III.  Questions en litige

[11]  Trois questions sont soulevées.

  1. L’agente a-t-elle fait une appréciation erronée de la preuve documentaire, rendant la décision déraisonnable?
  2. L’agente a-t-elle affirmé, à tort, les considérations pertinentes en vertu de l’article 97 de la LIPR?
  3. L’agente a-t-elle commis une erreur en omettant de tenir une audience en vertu de l’article 167 du Règlement sur l’immigration et la protection des réfugiés, DORS/2002-227 [Règlement de la LIPR]?

IV.  La norme de contrôle

[12]  La norme de contrôle qui s’applique à la conclusion de fait tirée par l’agente est la norme de la décision raisonnable (Kulanayagam c Canada (Ministre de la Citoyenneté et de l’Immigration), 2015 CF 101, au paragraphe 21; Dunsmuir c Nouveau‑Brunswick, 2008 CSC 9, aux paragraphes 47 et 53 [Dunsmuir]).

[13]  En ce qui concerne les questions mixtes de fait et de droit, la norme de contrôle appropriée est également celle de la décision raisonnable.

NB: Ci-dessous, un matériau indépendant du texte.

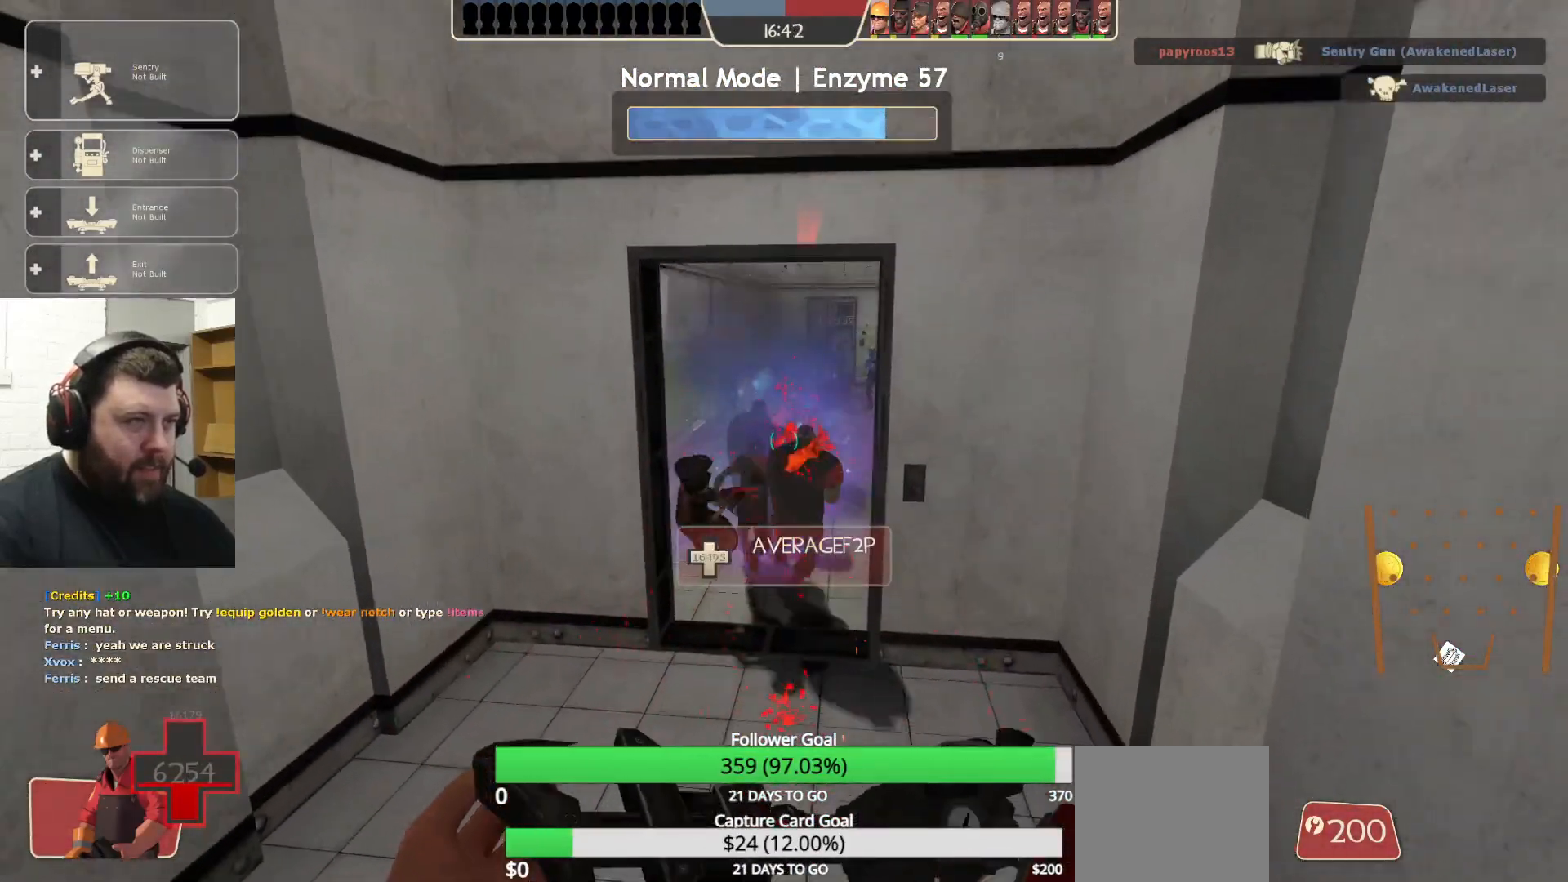
{"buttons": ["CROSS"], "left_stick": "up", "right_stick": "center", "events": [[417, "CROSS", "down"]]}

[14]  Dans Nadarajan c Canada (Public Safety and Emergency Preparedness), 2017 CF 403 [Nadarajan], le juge Michael Phelan a examiné le fait que la jurisprudence de la Cour est divisée en ce qui concerne la norme de contrôle applicable à la décision rendue à la suite d’une audience dans le cadre d’un ERAR. Le juge Phelan a indiqué que la Cour décrit parfois la question comme une question relevant de l’équité procédurale; alors que, d’autres fois, elle a soutenu que, parce que l’agente d’ERAR décide de tenir une audience en examinant la demande d’ERAR par rapport aux exigences visées à l’alinéa 113b) de la LIPR et aux facteurs à l’article 167 du Règlement sur la LIPR, la question est une question mixte de fait et de droit, ce qui exige l’application d’une norme de la décision raisonnable (Nadarajan, précitée, au paragraphe 12).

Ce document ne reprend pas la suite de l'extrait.